Wir kennen die Grundlagen unserer Existenz nicht. Wir nehmen nur wahr, was existiert. Oder vorsichtiger gesagt: Wir nehmen als wahr hin, was existiert. Woher das Existierende kommt, was dahintersteckt, was das Ganze überhaupt auf sich hat, was es überhaupt soll und wo es letztlich hinführen wird, das zu erkennen, ist mit den uns zur Verfügung stehenden Mitteln nicht möglich. Wir sollten uns nichts vormachen. „Was die Welt im Innersten zusammenhält", wird eine unbeantwortbare Frage bleiben.
Schweigen angesichts des unergründlichen Geheimnisses wäre keine Lösung. Denn wenn das Sein auch ein großes Geheimnis ist, so sind wir doch da. Wir existieren. Und wir sind uns unserer Existenz bewusst. Und wir sind unaufhörlich gezwungen, Entscheidungen zu fällen, um unser Weiterleben sicherzustellen. Wir bewegen uns im Nebel und können nicht stehenbleiben. Was wir tun können, ist, Maßnahmen zu ergreifen, die uns helfen, wenigstens ein Stück weit zu schauen und den überschaubaren Bereich zu gestalten.
Die deutsche Sprache hat vier Buchstaben, um das Geheimnis des Seins kommunikabel zu machen. Sie sind ein sehr behelfsmäßiger Versuch, über etwas zu reden, was so schwer besprechbar ist.
Der Begriff „Gott lässt sich mit vielerlei Inhalten füllen. Die verschiedenen Religionen liefern dafür zahlreiche Beispiele. Die Predigten dieses Buches greifen auf die jüdischchristliche Tradition zurück. Die biblischen Generationen haben den Begriff „Gott
mit persönlichen Kategorien gefüllt. Das ist zum einen hilfreich, weil die Anschaulichkeit von Bildern die Verstehensmöglichkeiten erweitert. Die Personifizierung des Seins ist aber für diejenigen hinderlich, die in den Bildern einen weiteren Beweis dafür sehen, dass das theologische Reden mit der Realität nichts zu tun hat.
Wie können wir über das Grundlegende unserer Existenz mit allem Hintergründigen und Unergründlichen reden in einer Sprache, die jeder versteht? Luther hat „dem Volk aufs Maul geschaut". Auch er ist freilich ohne theologische Begriffe und Bilder nicht ausgekommen. Die Predigten dieser Predigtsammlung sind im inneren Dialog vor allem mit denjenigen entstanden, die der Kirche eher fernstehen und sich das kirchliche Reden eher kritisch anhören.
Können wir von Gott reden, ohne den Begriff Gott in den Mund zu nehmen? Können wir über Jesus Christus reden, ohne ihn zu erwähnen? Können wir von der Offenbarung sprechen, ohne auf die entsprechenden Texte Bezug zu nehmen?
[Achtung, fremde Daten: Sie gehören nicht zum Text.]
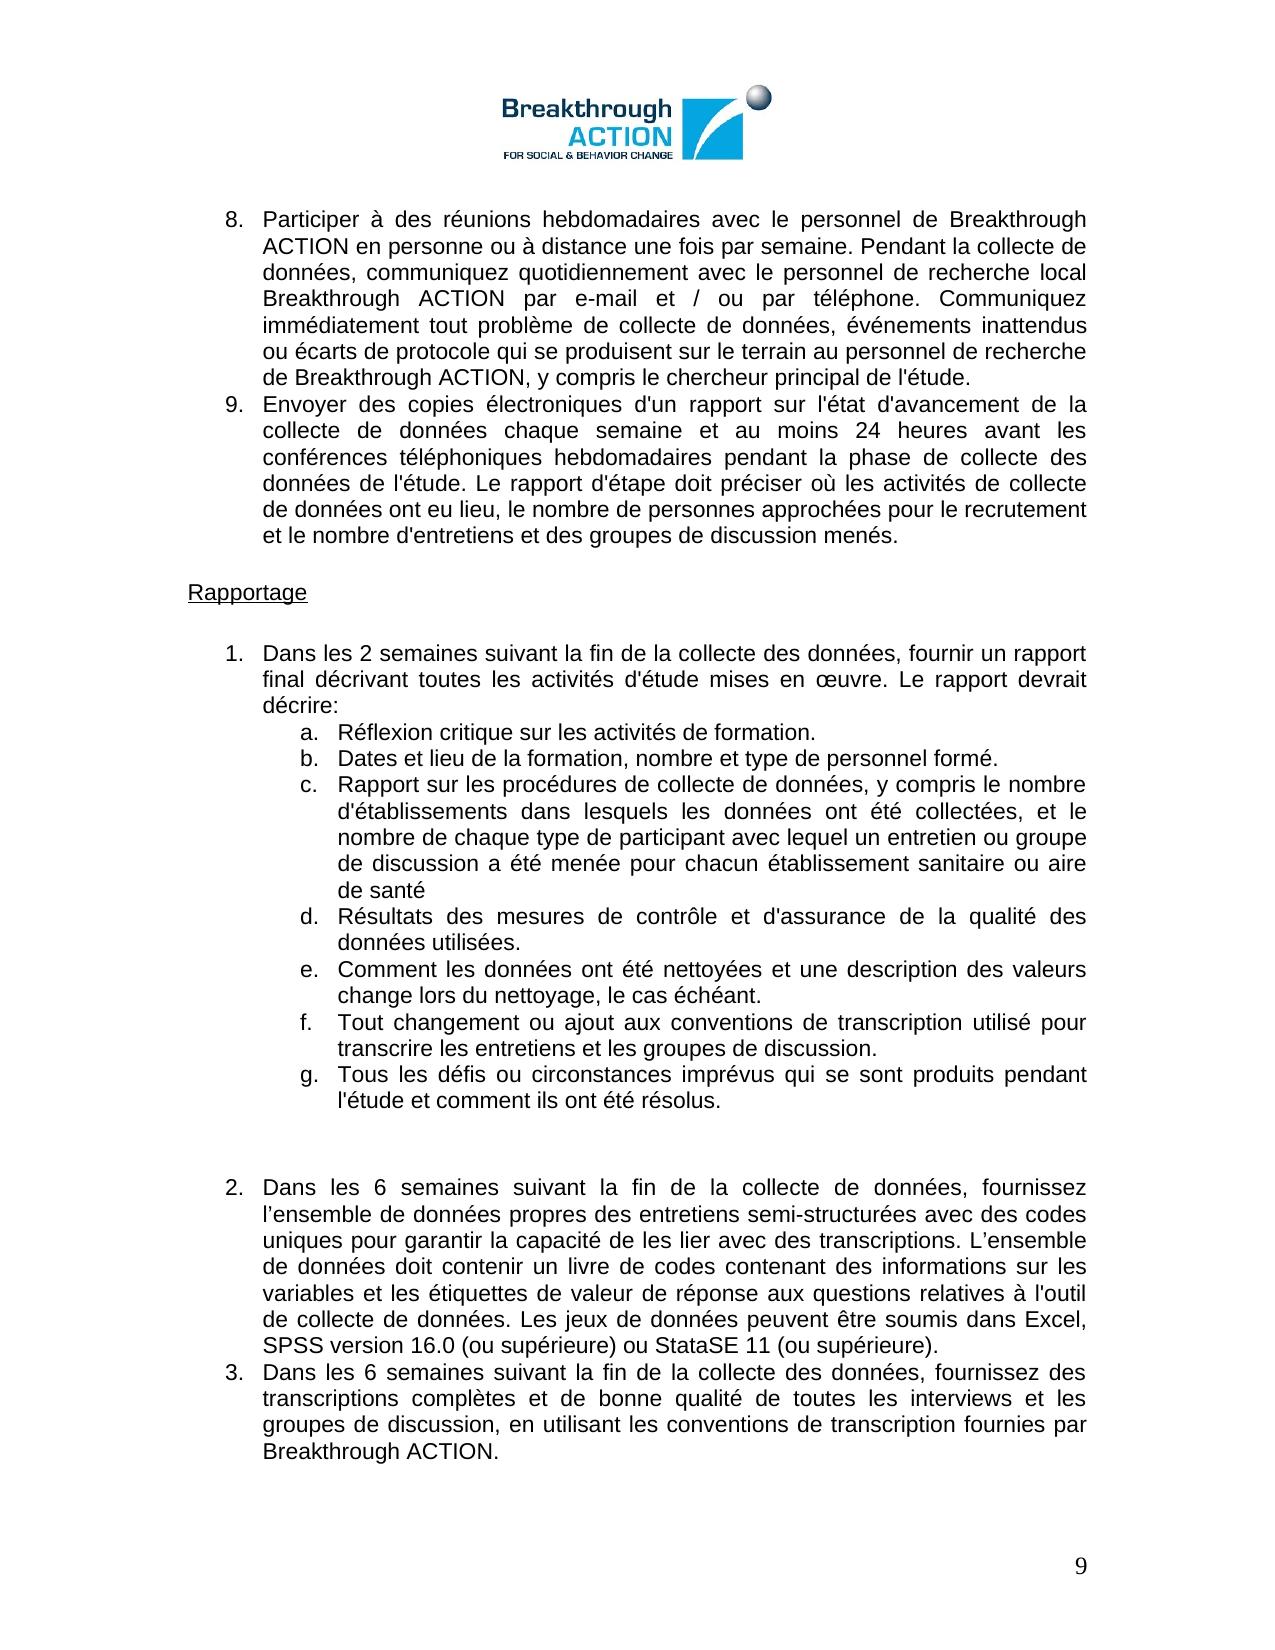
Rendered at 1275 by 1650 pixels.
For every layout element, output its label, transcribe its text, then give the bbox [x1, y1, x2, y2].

Noch gibt es eine gewisse Zahl von Menschen, die in kirchlichen Kontexten großgeworden sind und die mit dem theologischen Reden etwas anfangen können – auch für sich persönlich. Die Zahl der kirchlich nicht Sozialisierten und in der theologischen Sprache Ungeübten nimmt aber rapide zu.
Es ist eine Herausforderung, sich um eine theologische Sprache für alle zu bemühen. Es ist einen Versuch wert, bereits gehaltene Predigten einmal so umzuformulieren, als würde es die Bibel, die Kirche, den christlichen Glauben nicht geben. Was bliebe dann an Aussagen bestehen, die im Sinne der christlichen Botschaft für das Leben der Menschen angesichts der unbegreifbaren Grundlagen unserer Existenz hilfreich wären? Blieben dann die im Sinne der christlichen Botschaft relevanten Aussagen erhalten? Und könnte dann in einem zweiten Schritt die Besinnung auf die biblischen Texte und die Kirche als weltweiter menschlicher Gemeinschaft helfen, diese Aussagen als Grundlage und Leitfaden der eigenen Lebensgestaltung und Lebensbewältigung anzunehmen?
Wolfgang Nein, Februar 2017
Es führen viele Wege in den Stall!
7. Januar 1996
1. Sonntag nach Epiphanias
Matthäus 2,1-12
Gestern, am 6. Januar, war also das Epiphanienfest, das Fest der Erscheinung des Herrn oder - wie es auch genannt wird: das Fest der Heiligen Drei Könige.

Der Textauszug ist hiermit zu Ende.